Remembering the Fallen: on this day in 1941, ABS Stanley John Oliver died when the HMS Voltaire was sunk by the German auxiliary cruiser Thor in the mid-Atlantic, with heavy losses after an hour of fighting.
In 1945 in a letter to ABS Oliver’s mother, Petty Officer Ransome wrote: “Your late son came under my care in the forecastle of the ship. He was a most efficient seaman, upright and well conducted, a good willing worker and an instant volunteer when asked for. I cannot speak too highly of him, he was one of my best men. On April the fourth our ship was on passage from Trinidad to Freetown when about a thousand miles from the latter we came up with a disguised German raider flying the Spanish flag, after challenging her she opened fire and we fought for over 3 hours, unfortunately she proved vastly superior to us, in fact she just played with our slow moving ship, hopelessly outranged.
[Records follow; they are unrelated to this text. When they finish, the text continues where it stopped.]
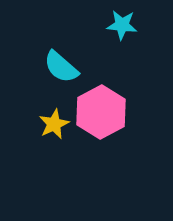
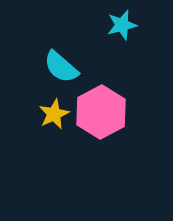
cyan star: rotated 20 degrees counterclockwise
yellow star: moved 10 px up
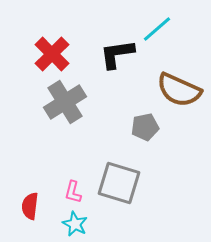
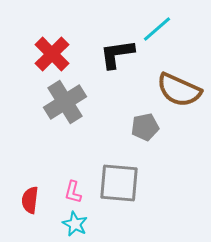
gray square: rotated 12 degrees counterclockwise
red semicircle: moved 6 px up
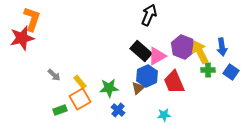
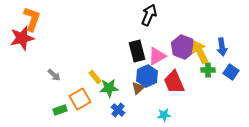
black rectangle: moved 4 px left; rotated 35 degrees clockwise
yellow rectangle: moved 15 px right, 5 px up
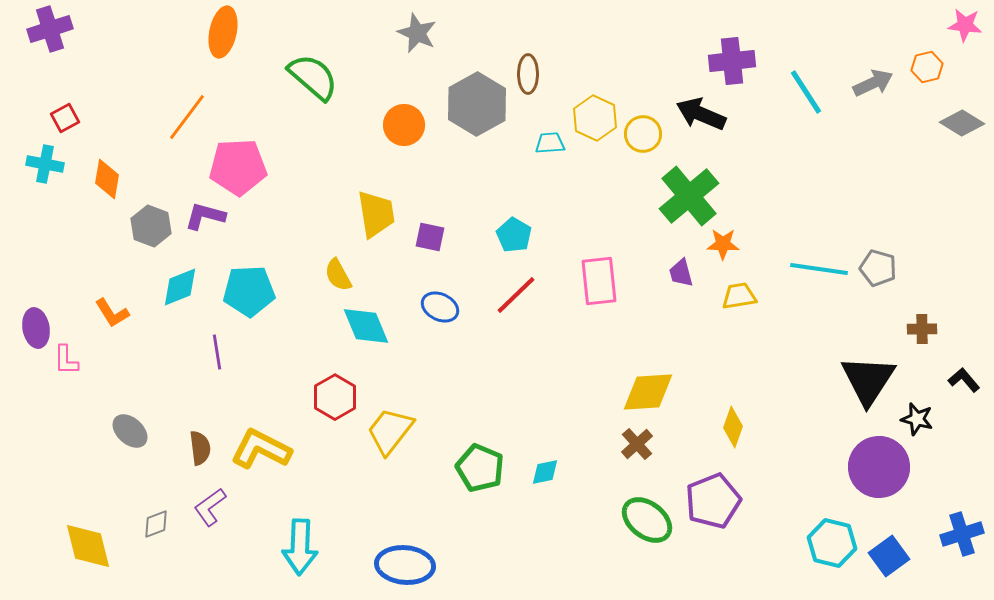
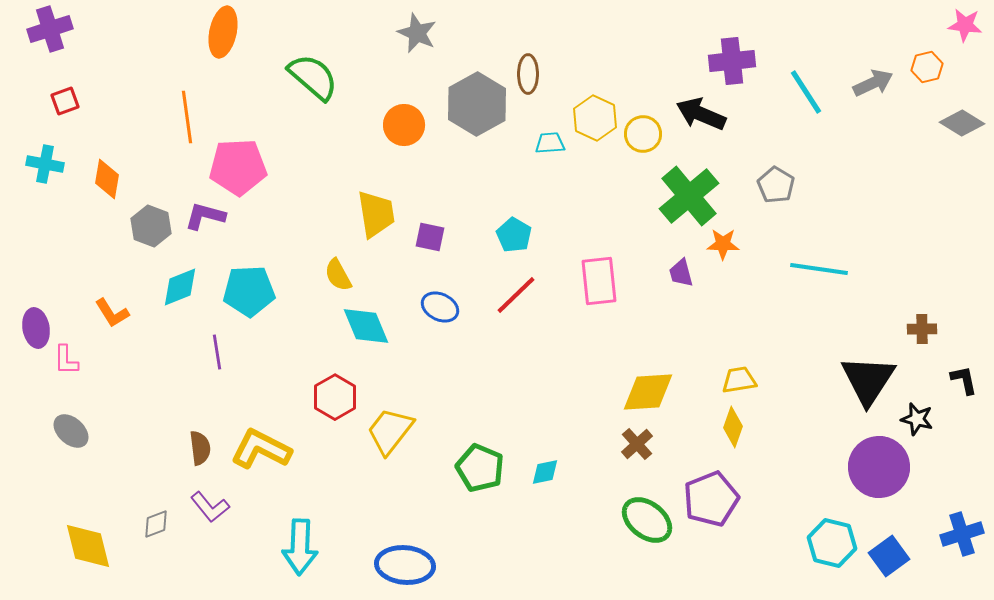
orange line at (187, 117): rotated 45 degrees counterclockwise
red square at (65, 118): moved 17 px up; rotated 8 degrees clockwise
gray pentagon at (878, 268): moved 102 px left, 83 px up; rotated 15 degrees clockwise
yellow trapezoid at (739, 296): moved 84 px down
black L-shape at (964, 380): rotated 28 degrees clockwise
gray ellipse at (130, 431): moved 59 px left
purple pentagon at (713, 501): moved 2 px left, 2 px up
purple L-shape at (210, 507): rotated 93 degrees counterclockwise
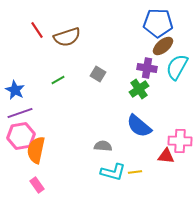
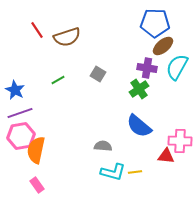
blue pentagon: moved 3 px left
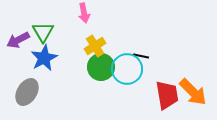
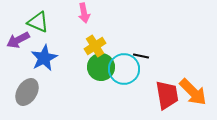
green triangle: moved 5 px left, 10 px up; rotated 35 degrees counterclockwise
cyan circle: moved 3 px left
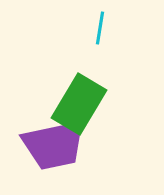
In the closing stages of the battle, when our gallant ship was but a blazing furnace with but two guns in action, I called for volunteers to man those guns, Able Seaman Oliver was the first and with one other volunteer we got a gun in action between us, later others joined us to get the other remaining gun in action and finished three rounds when I saw the explosion which caused your boy’s death, it was instantaneous and I assure you he never suffered. Well Mrs Oliver for coolness and undaunted courage I have never witnessed the like, he inspired me in the bravery he showed, just as if it was but an exercise and the picture of your worthy son in that losing battle has remained with me throughout the four years that I have been a prisoner of war and I vowed I would give his mother a little conciliation in the knowledge that her son died bravely, so now I have kept my vow I fervently hope your heartache will be relieved a little when you read this letter .
Your son proved his worth, showing bravery and courageous devotion to duty, I am proud to have known him and he will live in my memory always.” ABS Oliver is in the group photo, front right – sadly the other crew-members were not named. Stanley was 23 years old.